• [PROBLEM] Extract, unchanged, the lines of the listing from the one containing "rte une chemise" through the one containing "ns de ses élèves, Clementine, Leo", including both of those lines.

Data items
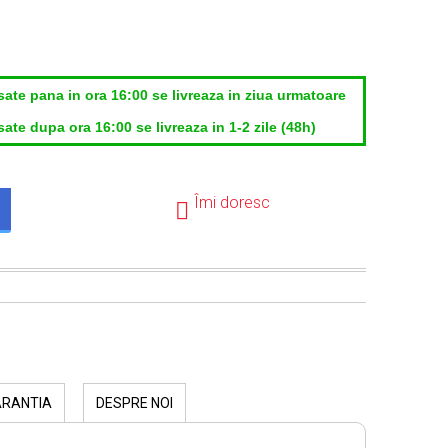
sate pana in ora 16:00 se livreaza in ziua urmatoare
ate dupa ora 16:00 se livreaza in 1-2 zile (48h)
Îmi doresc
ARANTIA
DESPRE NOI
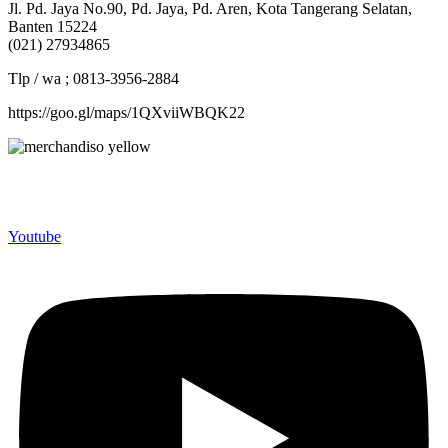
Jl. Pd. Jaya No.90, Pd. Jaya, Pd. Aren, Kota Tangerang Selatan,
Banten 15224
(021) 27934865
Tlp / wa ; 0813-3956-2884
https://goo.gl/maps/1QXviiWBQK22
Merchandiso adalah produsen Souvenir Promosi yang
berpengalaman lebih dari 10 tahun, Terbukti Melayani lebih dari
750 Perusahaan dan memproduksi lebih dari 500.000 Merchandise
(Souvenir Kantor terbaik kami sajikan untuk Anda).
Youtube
...
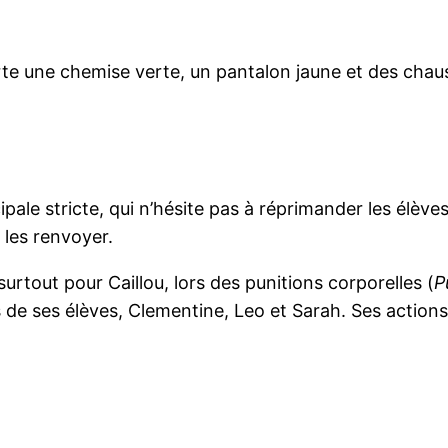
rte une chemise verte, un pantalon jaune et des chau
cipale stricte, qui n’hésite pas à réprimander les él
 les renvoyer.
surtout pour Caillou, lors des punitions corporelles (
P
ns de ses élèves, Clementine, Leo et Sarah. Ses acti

• [REPLY TO THE TASK]
rte une chemise verte, un pantalon jaune et des chau
cipale stricte, qui n’hésite pas à réprimander les él
 les renvoyer.
surtout pour Caillou, lors des punitions corporelles (
P
ns de ses élèves, Clementine, Leo et Sarah. Ses acti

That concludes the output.